> [YOUR OBJECTIVE]: The material below holds the lines to copy: from the one with "seamlessly for a bold yet elegant appearance." up to and including the one with "rope, along with". Copy them exactly and skip the pictures.
=== Begin Enclosure ===
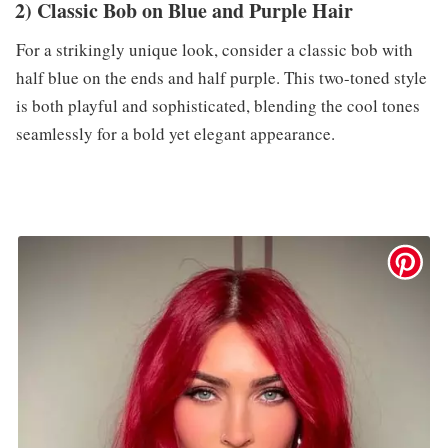
2) Classic Bob on Blue and Purple Hair
For a strikingly unique look, consider a classic bob with
half blue on the ends and half purple. This two-toned style
is both playful and sophisticated, blending the cool tones
seamlessly for a bold yet elegant appearance.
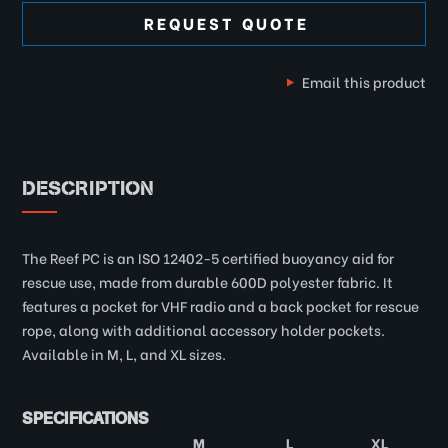
REQUEST QUOTE
Email this product
DESCRIPTION
The Reef PC is an ISO 12402-5 certified buoyancy aid for
rescue use, made from durable 600D polyester fabric. It
features a pocket for VHF radio and a back pocket for rescue
rope, along with additional accessory holder pockets.
Available in M, L, and XL sizes.
SPECIFICATIONS
M
L
XL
=== End Enclosure ===
> [REPLY]:
seamlessly for a bold yet elegant appearance.
REQUEST QUOTE
Email this product
DESCRIPTION
The Reef PC is an ISO 12402-5 certified buoyancy aid for
rescue use, made from durable 600D polyester fabric. It
features a pocket for VHF radio and a back pocket for rescue
rope, along with additional accessory holder pockets.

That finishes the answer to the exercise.